The recent incidents of killings and sexual assault against women have once again raised concerns about women’s safety in the country. It has also exposed the toxic misogyny in our societies where women are targeted and then victimized if they dare to stand up for their rights.
Unfortunately, such incidents are expected in our society where such attitudes are practiced at home. From a young age, boys are taught to be brave and instructed ‘don’t cry’ but girls are regarded as soft and weak. Our male chauvinistic society prefers sons over daughters and discriminates against girls. These women become victims of domestic abuse and violence perpetrated by fathers, husbands and partners.
Men in Pakistan are not held accountable for gender-based crimes. Horrific crimes such as acid attacks are blamed on jilted lovers and ‘honour killings’ are considered a personal matter settled within families. Incidents of domestic violence and marital rape are hardly even reported or even recognized. The toxic investigation process and humiliation faced by women are some of the reasons why they chose to not report them. We are still living in an archaic society where women are expected to serve men or face the consequences.
These issues of crimes against women are present in all segments of society. Women from privileged backgrounds are also the victim as in the high-profile case of Noor Mukadam, who was brutally tortured by a sharp-edged weapon before being beheaded. The only thing common is that women are being targeted by deranged and abusive men who are often part of their lives. Those who chose to step outside such toxic relationships are also targeted.
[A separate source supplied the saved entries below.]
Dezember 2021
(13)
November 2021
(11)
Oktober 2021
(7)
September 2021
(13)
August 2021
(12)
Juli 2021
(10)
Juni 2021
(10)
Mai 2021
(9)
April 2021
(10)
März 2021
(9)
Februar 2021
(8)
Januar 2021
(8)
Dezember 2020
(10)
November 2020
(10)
This has also raised concerns about women’s safety in our country and how they should remain prepared for any eventuality. We need to end toxic masculinity in our society. We can’t develop as a society if half the population remains unsafe. We could call out men with predator instincts importantly, we need to create a society where women are safe and open up about conversations of abuse and violence. Our religion has taught to practice kindness toward women. We have negated those teachings and have made abhorrent practices a norm. It is necessary to enact laws and hand over swift punishment to such criminals. We need to recognise the rampant problem of femicide to save their lives.